Today is 22 days in a row of writing a blog post a day. Common wisdom, rarely right, says it takes 21 days for form a new habit but things aren’t that easy. The honeymoon phase of a new habit is often short and seems to get shorter as we find our attention divided more and more. We expect things to be easy and when we hit a rough patch where the desire seems to wane, it’s easy to stray from the old and go in search of the new and appealing. Even while writing those 87 words, my attention drifted off onto what felt like 100 different things. There are nights when the words are easy and seem to just naturally fit (luckily, I don’t have an editor to please). But often, the writing (or the drawing or the practicing or whatever it is that we want to do) is difficult. At these times, it’s good to have a streak or a goal to work towards as it makes it easier to participate in the habit or action.
Tonight, on day 22, I didn’t have much desire to write. At any other normal time, nothing would have been put into words. But because I have an extrinsic motivator, I sat down to write this post. Creating is difficult and much of what I create isn’t that amazing. But the alternative is doing nothing, remaining a consumer (of information, of goods, of services, of life). Ideally, we begin to find motivation intrinsically over time, the habit or the action becoming interesting for its own sake. These are the principles of the excellent book Flow. People who are happy seem to have an ability to find joy just in doing a particular thing without concern for what extrinsic factors might be at play. Writing because it feels good and because it helps my thinking enables me to write longer and with more consistency than writing hoping someone will read it and like it.
But intrinsic motivation is difficult. Changing how we think, behave and react to stimuli is a hard process, one that requires constant vigilance. One tip from the Forbes link above is to step back and try to think of what you would feel if you didn’t perform the habit versus how you will feel if you do. Slowly over time, that can turn into intrinsic motivation and reward as you condition yourself. There are many days when I don’t want to work out but I know how much better I feel after I do (well, most workouts anyway.
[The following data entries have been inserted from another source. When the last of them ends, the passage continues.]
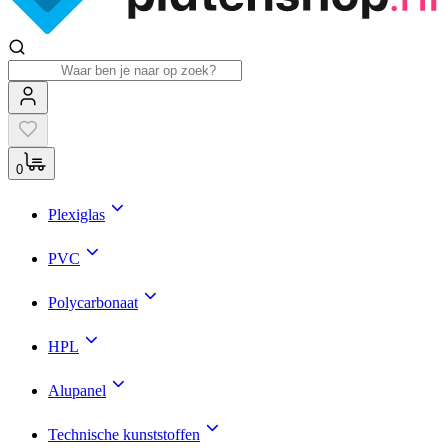
0
Plexiglas
PVC
Polycarbonaat
HPL
Alupanel
Technische kunststoffen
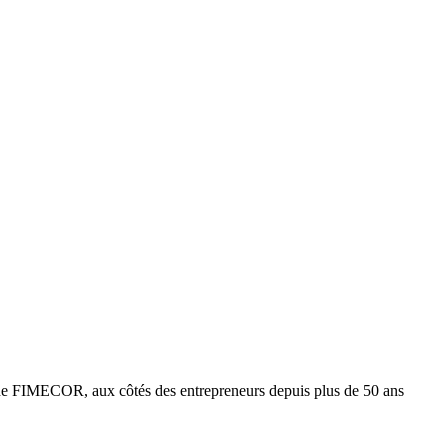
e FIMECOR, aux côtés des entrepreneurs depuis plus de 50 ans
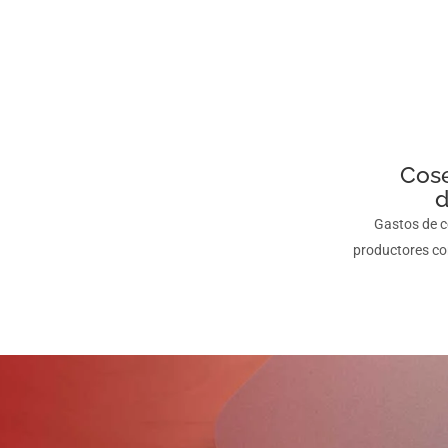
Cos
d
Gastos de c
productores co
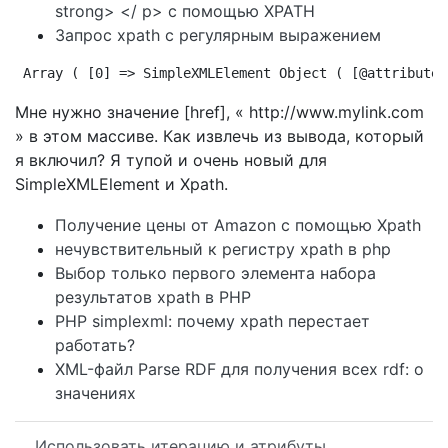
strong> </ p> с помощью XPATH
Запрос xpath с регулярным выражением
Array ( [0] => SimpleXMLElement Object ( [@attributes
Мне нужно значение [href], « http://www.mylink.com
» в этом массиве. Как извлечь из вывода, который
я включил? Я тупой и очень новый для
SimpleXMLElement и Xpath.
Получение цены от Amazon с помощью Xpath
нечувствительный к регистру xpath в php
Выбор только первого элемента набора
результатов xpath в PHP
PHP simplexml: почему xpath перестает
работать?
XML-файл Parse RDF для получения всех rdf: о
значениях
Использовать итерацию и атрибуты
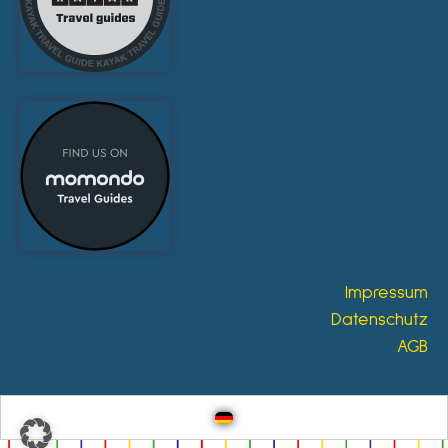
Impressum
Datenschutz
AGB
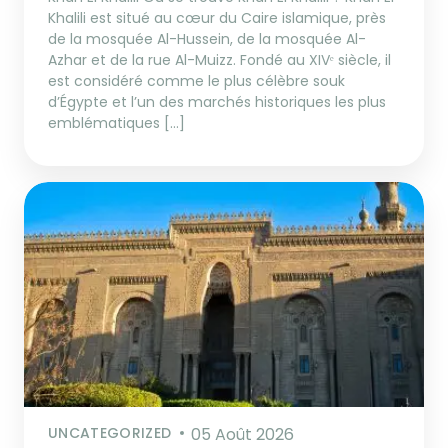
Khalili est situé au cœur du Caire islamique, près
de la mosquée Al-Hussein, de la mosquée Al-
Azhar et de la rue Al-Muizz. Fondé au XIVᵉ siècle, il
est considéré comme le plus célèbre souk
d’Égypte et l’un des marchés historiques les plus
emblématiques […]
UNCATEGORIZED
05 Août 2026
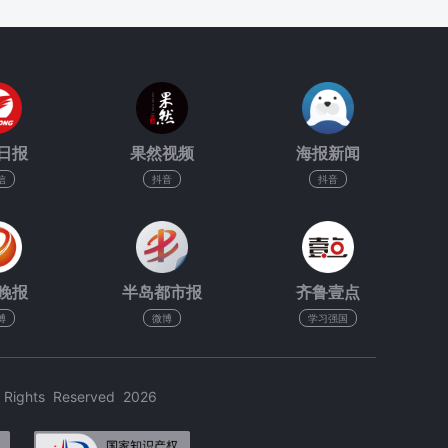
日报
果然视频
海报新闻
信
抖音
抖音
晚报
半岛都市报
齐鲁壹点
博
微博
学习强国
hts Reserved 2026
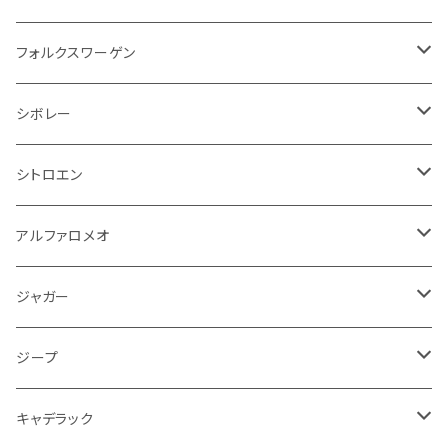
アクセルブレーキペダル
エンジンカバー
ヘッドライト
フェンダー
アストンマーティン
アルファロメオ
シトロエン
ステアリングホイール
キムコ
ケーブル系
タンドラ
ワイパー系
足回り系
その他
トランクマット
サイドミラー
プラグ系
フロアマット
フォルクスワーゲン
オイルクーラー
ステアリング
サスペンション
イグニッションコイル
シボレー
ランドローバー
フィアット
エンジン
SYM
吸気系
バンパー
トランクマット
運転席周り
ハンドル系
ブレーキ系
リアバンパー
フロアマット
シボレー
パワーステアリング系
エンジンVベルト
ラジエーター
アームレスト
アンチロックブレーキ
フォード
フィアット
ヒュンダイ
ラジエーター
収納用品
ミラー
外装系
足回り
その他
運転席周り
その他
プラグ系
フロアマット
シトロエン
オイルフィルター
クーラント
サスペンション
アームレスト
イグニッションコイル
アルファロメオ
クライスラー
ジャガー
ミッション
インテリア系
フェンダー
バイク ブレーキクラッチレバー
リアバンパー
冷却系
ブレーキ系
その他
フロアマット
アルファロメオ
バッテリー系
クーラント
アンチロックブレーキ
ミニ
アストンマーティン
ジープ
ドライブシャフト
灰皿・ゴミ箱
ギアシフト系
バイク 収納
トランクマット
フェンダー
冷却系
運転席周り
その他
フロアマット
ジャガー
PCVバルブ
クーラント
アームレスト
シトロエン
プジョー
ランドローバー
サスペンション
ドリンクホルダー
バイク ハンドル系
タイヤ回り
ワイパー
タンク系
ワイパー
ライト系
ワイパー
フロアマット
ジープ
モーター
ドア回り
ハンドガード
泥除け
フィアット
ルノー
ロータス
マフラー
携帯・スマホホルダー
シートカバー
フロントバンパー回り
トランクマット
ケーブル系
排気系
ドア回り
フロアマット
キャデラック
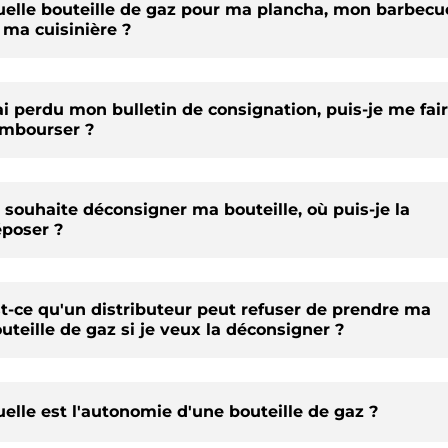
elle bouteille de gaz pour ma plancha, mon barbecu
 ma cuisinière ?
ai perdu mon bulletin de consignation, puis-je me fai
mbourser ?
 souhaite déconsigner ma bouteille, où puis-je la
poser ?
t-ce qu'un distributeur peut refuser de prendre ma
uteille de gaz si je veux la déconsigner ?
elle est l'autonomie d'une bouteille de gaz ?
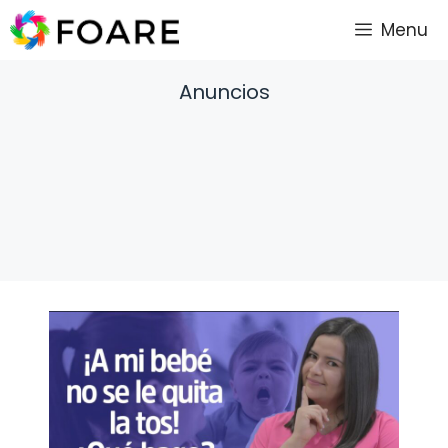
Saltar
Menu
al
contenido
Anuncios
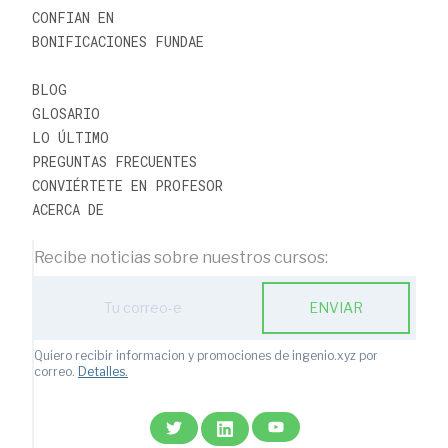
CONFIAN EN
BONIFICACIONES FUNDAE
BLOG
GLOSARIO
LO ÚLTIMO
PREGUNTAS FRECUENTES
CONVIÉRTETE EN PROFESOR
ACERCA DE
Recibe noticias sobre nuestros cursos:
Action
ENVIAR
with
subscription
form
Quiero recibir informacion y promociones de ingenio.xyz por
ic
correo.
Detalles.
email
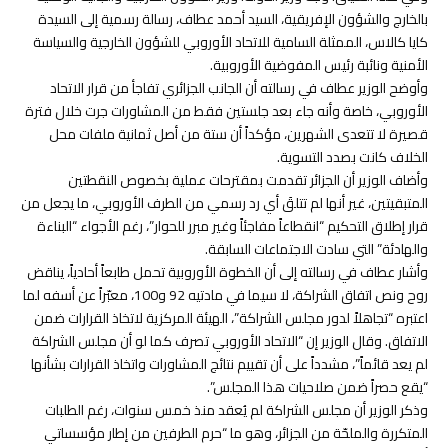
بالخارج والشؤون الإفريقية، السيد أحمد عطاف، رسالة رسمية إلى السيدة
كايا كالاس، الممثلة السامية للاتحاد الأوروبي للشؤون الخارجية والسياسة
الأمنية ونائبة رئيس المفوضية الأوروبية.
وأوضح الوزير عطاف في رسالته أن الجانب الجزائري تفاجأ من قرار الاتحاد
الأوروبي، خاصة وأنه جاء بعد جلستين فقط من المشاورات جرت خلال فترة
قصيرة لا تتعدى الشهرين، مؤكداً أن ستة من أصل ثمانية ملفات محل
الخلاف كانت بصدد التسوية.
وأضاف الوزير أن الجزائر تقدمت بمقترحات عملية بخصوص النقطتين
المتبقيتين، غير أنها لم تتلقَ أي رد رسمي من الطرف الأوروبي، ما يجعل من
قرار إطلاق التحكيم “انقطاعاً مفاجئاً وغير مبرر للحوار”، رغم الأجواء “البناءة
والهادئة” التي سادت الاجتماعات السابقة.
وأشار عطاف في رسالته إلى أن الخطوة الأوروبية تحمل طابعاً أحادياً، يناقض
روح ونص اتفاق الشراكة، لا سيما في مادتيه 92 و100، معبّراً عن أسفه لما
اعتبره “تجاهلاً لدور مجلس الشراكة”، الهيئة المركزية لاتخاذ القرارات ضمن
الاتفاق. وقال الوزير إن “الاتحاد الأوروبي تصرف كما لو أن مجلس الشراكة
لم يعد قائماً”، مشدداً على أن تقييم نتائج المشاورات واتخاذ القرارات بشأنها
“يقع حصراً ضمن صلاحيات هذا المجلس”.
وذكر الوزير أن مجلس الشراكة لم يُعقد منذ خمس سنوات، رغم الطلبات
المتكررة والملحّة من الجزائر، وهو ما “حرم الطرفين من إطار مؤسساتي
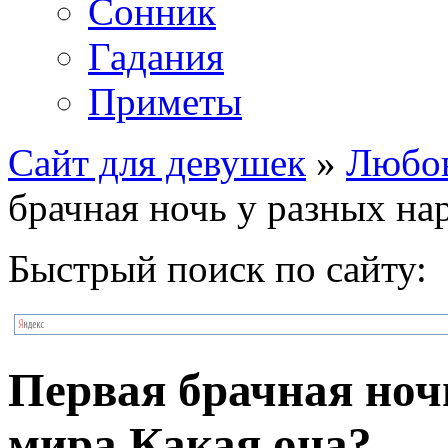
Сонник
Гадания
Приметы
Сайт для девушек
»
Любо
брачная ночь у разных на
Быстрый поиск по сайту:
Первая брачная ноч
мира Какая она?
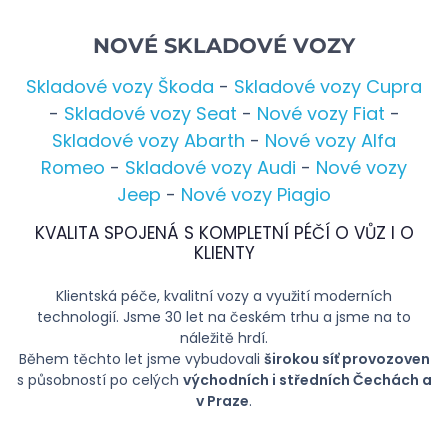
NOVÉ SKLADOVÉ VOZY
Skladové vozy Škoda
-
Skladové vozy Cupra
-
Skladové vozy Seat
-
Nové vozy Fiat
-
Skladové vozy Abarth
-
Nové vozy Alfa
Romeo
-
Skladové vozy Audi
-
Nové vozy
Jeep
-
Nové vozy Piagio
KVALITA SPOJENÁ S KOMPLETNÍ PÉČÍ O VŮZ I O
KLIENTY
Klientská péče, kvalitní vozy a využití moderních
technologií. Jsme 30 let na českém trhu a jsme na to
náležitě hrdí.
Během těchto let jsme vybudovali
širokou síť provozoven
s působností po celých
východních i středních Čechách a
v Praze
.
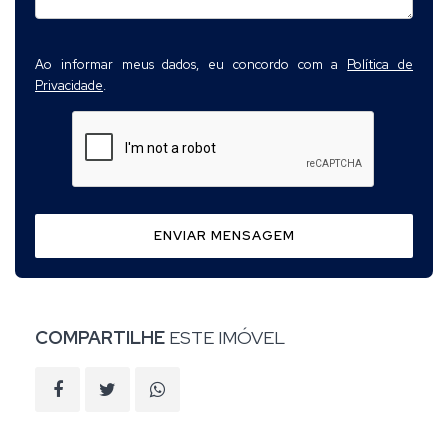
Ao informar meus dados, eu concordo com a
Política de
Privacidade
.
ENVIAR MENSAGEM
COMPARTILHE
ESTE IMÓVEL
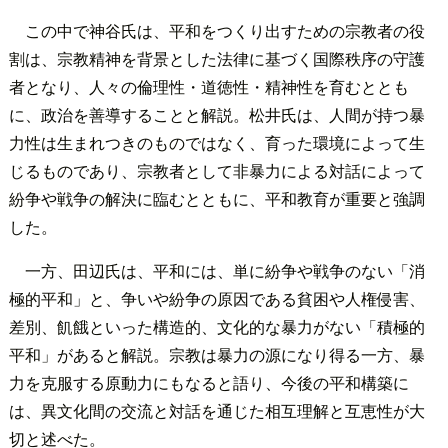
この中で神谷氏は、平和をつくり出すための宗教者の役
割は、宗教精神を背景とした法律に基づく国際秩序の守護
者となり、人々の倫理性・道徳性・精神性を育むととも
に、政治を善導することと解説。松井氏は、人間が持つ暴
力性は生まれつきのものではなく、育った環境によって生
じるものであり、宗教者として非暴力による対話によって
紛争や戦争の解決に臨むとともに、平和教育が重要と強調
した。
一方、田辺氏は、平和には、単に紛争や戦争のない「消
極的平和」と、争いや紛争の原因である貧困や人権侵害、
差別、飢餓といった構造的、文化的な暴力がない「積極的
平和」があると解説。宗教は暴力の源になり得る一方、暴
力を克服する原動力にもなると語り、今後の平和構築に
は、異文化間の交流と対話を通じた相互理解と互恵性が大
切と述べた。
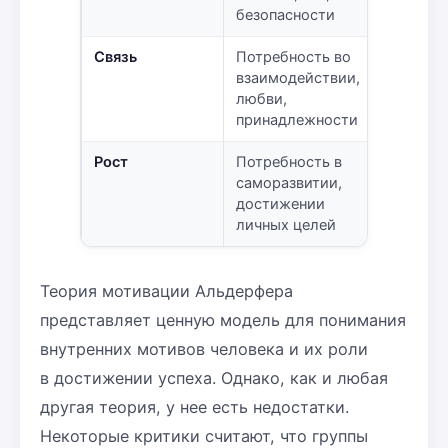
безопасности
Связь
Потребность во
взаимодействии,
любви,
принадлежности
Рост
Потребность в
саморазвитии,
достижении
личных целей
Теория мотивации Альдерфера
представляет ценную модель для понимания
внутренних мотивов человека и их роли
в достижении успеха. Однако, как и любая
другая теория, у нее есть недостатки.
Некоторые критики считают, что группы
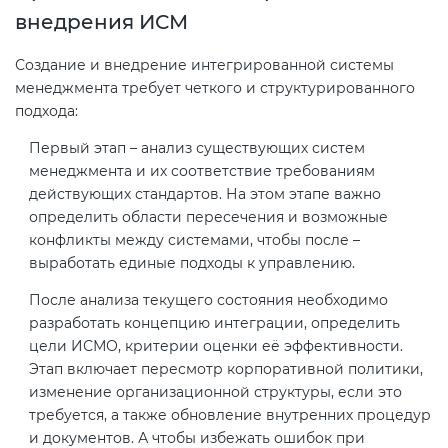
внедрения ИСМ
Создание и внедрение интегрированной системы
менеджмента требует четкого и структурированного
подхода:
Первый этап – анализ существующих систем
менеджмента и их соответствие требованиям
действующих стандартов. На этом этапе важно
определить области пересечения и возможные
конфликты между системами, чтобы после –
выработать единые подходы к управлению.
После анализа текущего состояния необходимо
разработать концепцию интеграции, определить
цели ИСМО, критерии оценки её эффективности.
Этап включает пересмотр корпоративной политики,
изменение организационной структуры, если это
требуется, а также обновление внутренних процедур
и документов. А чтобы избежать ошибок при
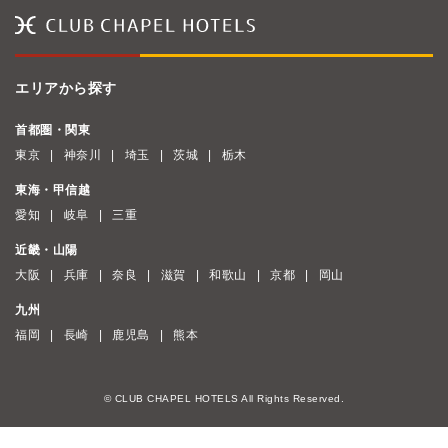
エリアから探す
首都圏・関東
東京
神奈川
埼玉
茨城
栃木
東海・甲信越
愛知
岐阜
三重
近畿・山陽
大阪
兵庫
奈良
滋賀
和歌山
京都
岡山
九州
福岡
長崎
鹿児島
熊本
© CLUB CHAPEL HOTELS All Rights Reserved.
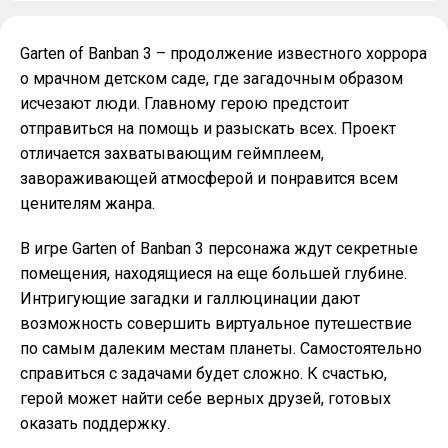
Garten of Banban 3 – продолжение известного хоррора
о мрачном детском саде, где загадочным образом
исчезают люди. Главному герою предстоит
отправиться на помощь и разыскать всех. Проект
отличается захватывающим геймплеем,
завораживающей атмосферой и понравится всем
ценителям жанра.
В игре Garten of Banban 3 персонажа ждут секретные
помещения, находящиеся на еще большей глубине.
Интригующие загадки и галлюцинации дают
возможность совершить виртуальное путешествие
по самым далеким местам планеты. Самостоятельно
справиться с задачами будет сложно. К счастью,
герой может найти себе верных друзей, готовых
оказать поддержку.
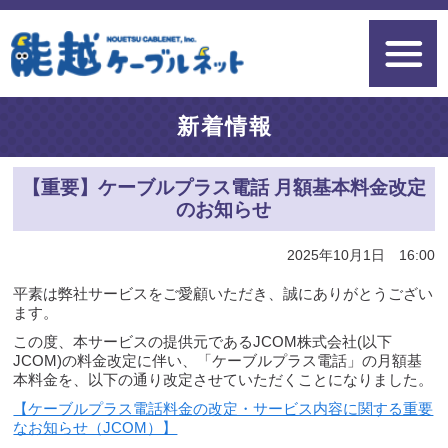
新着情報
【重要】ケーブルプラス電話 月額基本料金改定
のお知らせ
2025年10月1日 16:00
平素は弊社サービスをご愛顧いただき、誠にありがとうござい
ます。
この度、本サービスの提供元であるJCOM株式会社(以下
JCOM)の料金改定に伴い、「ケーブルプラス電話」の月額基
本料金を、以下の通り改定させていただくことになりました。
【ケーブルプラス電話料金の改定・サービス内容に関する重要
なお知らせ（JCOM）】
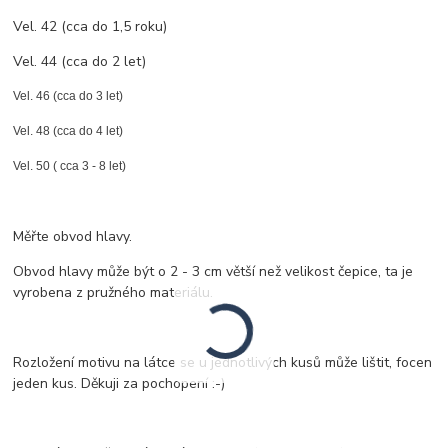
Vel. 42 (cca do 1,5 roku)
Vel. 44 (cca do 2 let)
Vel. 46 (cca do 3 let)
Vel. 48 (cca do 4 let)
Vel. 50 ( cca 3 - 8 let)
Měřte obvod hlavy.
Obvod hlavy může být o 2 - 3 cm větší než velikost čepice, ta je
vyrobena z pružného materiálu.
Rozložení motivu na látce se u jednotlivých kusů může lištit, focen
jeden kus. Děkuji za pochopení :-)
There are some that I do only for the badge of honor in completing them but we’ll talk about them another day.) I know that after I finish this post, I will feel much better than if I had let The Blerch win. That’s one simple way to keep the habit going, any habit you choose. Step back and remember what it feels like to finish something.
Day 22 was one that was hard to get done. I’m glad I did it. Maybe day 23 will be easier. But if it isn’t, I’ll still write.